Minister Mitchell pointed to former Minister of Finance Sir William Allen, and former Minister of Economic Development Zhivargo Laing, saying, "They have been fudging, half truths and shades of deception, confused the public on this issue…This is the political season and no matter what the truth is, the response will be fudging, misinformation and mix up."
While he gave no attention to the public service in his address, Minister Mitchell, under whose portfolio the public service falls, also took a stab at John Pinder, president of The Bahamas Public Services Union.
"He is involved now in a campaign for reelection," the Minister pointed out. "I can only imagine that anything will be said for headlines. I have accused him before of always wanting to engage in the politics of rowing. I did not believe for one moment that he would resort to a deliberate untruth which should be clear to him and clear, as the lawyers say, on the face of the record."
Minister Mitchell said it is "nonsense" for Mr. Pinder to say that the government signed the Revised Treaty on December 21, 2004.
The Minister also slammed Chairman of The Bahamas Financial Services Consultative Forum Brian Moree, who has criticized the government for its handling of the whole debate, and has urged the Christie Administration not to sign the new Treaty.
Mr. Moree has said that it makes no sense to sign such a treaty and opt out of four of its major provisions.
But Minister Mitchell indicated that he’s baffled that Mr. Moree is vehemently opposed to the free movement of people under the CSME, when only a few months ago, he, as chairman of the Forum, released a controversial report strongly asking the government to liberalize its immigration laws.
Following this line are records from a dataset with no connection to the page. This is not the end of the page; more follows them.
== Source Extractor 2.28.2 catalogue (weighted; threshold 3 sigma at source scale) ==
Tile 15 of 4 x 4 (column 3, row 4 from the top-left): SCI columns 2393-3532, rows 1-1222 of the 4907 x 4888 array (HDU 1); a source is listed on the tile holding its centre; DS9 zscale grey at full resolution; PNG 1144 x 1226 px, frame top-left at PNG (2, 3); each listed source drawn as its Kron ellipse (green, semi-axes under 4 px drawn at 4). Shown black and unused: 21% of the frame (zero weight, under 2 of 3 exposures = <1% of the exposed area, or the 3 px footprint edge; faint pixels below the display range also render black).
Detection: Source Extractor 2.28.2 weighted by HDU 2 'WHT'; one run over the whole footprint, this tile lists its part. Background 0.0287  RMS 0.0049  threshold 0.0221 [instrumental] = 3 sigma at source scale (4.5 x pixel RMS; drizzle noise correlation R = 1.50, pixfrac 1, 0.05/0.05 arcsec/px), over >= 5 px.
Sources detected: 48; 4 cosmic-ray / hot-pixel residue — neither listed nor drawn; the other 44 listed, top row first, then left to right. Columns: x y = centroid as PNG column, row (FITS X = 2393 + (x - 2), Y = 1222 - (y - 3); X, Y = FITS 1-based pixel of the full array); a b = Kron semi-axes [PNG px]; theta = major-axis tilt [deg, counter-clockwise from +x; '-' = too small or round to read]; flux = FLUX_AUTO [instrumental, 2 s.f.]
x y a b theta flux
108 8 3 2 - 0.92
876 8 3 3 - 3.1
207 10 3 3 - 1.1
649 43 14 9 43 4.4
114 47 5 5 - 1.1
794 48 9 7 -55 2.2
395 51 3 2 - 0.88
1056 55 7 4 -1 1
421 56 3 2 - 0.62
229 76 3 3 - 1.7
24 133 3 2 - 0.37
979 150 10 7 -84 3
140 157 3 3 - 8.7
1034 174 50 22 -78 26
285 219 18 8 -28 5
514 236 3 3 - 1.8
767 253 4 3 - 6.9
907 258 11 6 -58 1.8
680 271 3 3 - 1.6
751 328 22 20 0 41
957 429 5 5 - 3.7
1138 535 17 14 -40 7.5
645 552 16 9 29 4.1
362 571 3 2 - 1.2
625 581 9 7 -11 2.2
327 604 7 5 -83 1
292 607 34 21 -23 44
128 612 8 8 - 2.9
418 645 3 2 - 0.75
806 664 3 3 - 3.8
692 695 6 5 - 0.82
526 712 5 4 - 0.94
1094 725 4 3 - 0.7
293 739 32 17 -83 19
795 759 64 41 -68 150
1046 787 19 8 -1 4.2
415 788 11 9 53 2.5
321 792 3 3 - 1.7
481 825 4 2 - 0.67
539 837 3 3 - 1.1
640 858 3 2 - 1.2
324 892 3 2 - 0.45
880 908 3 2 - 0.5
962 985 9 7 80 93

"There are other critics," Minister Mitchell said. "They have said some pretty appalling things about me personally and about the government. One group that comes with the unfortunate acronym of BARF seems especially personally motivated…I only say this to the public: one should always look to see why a comment is being made and what interest is being served by that comment."
He said that it is clear that the detractors of his government on the CSME issue have one motto, and that is not to let the truth get in the way of a good story.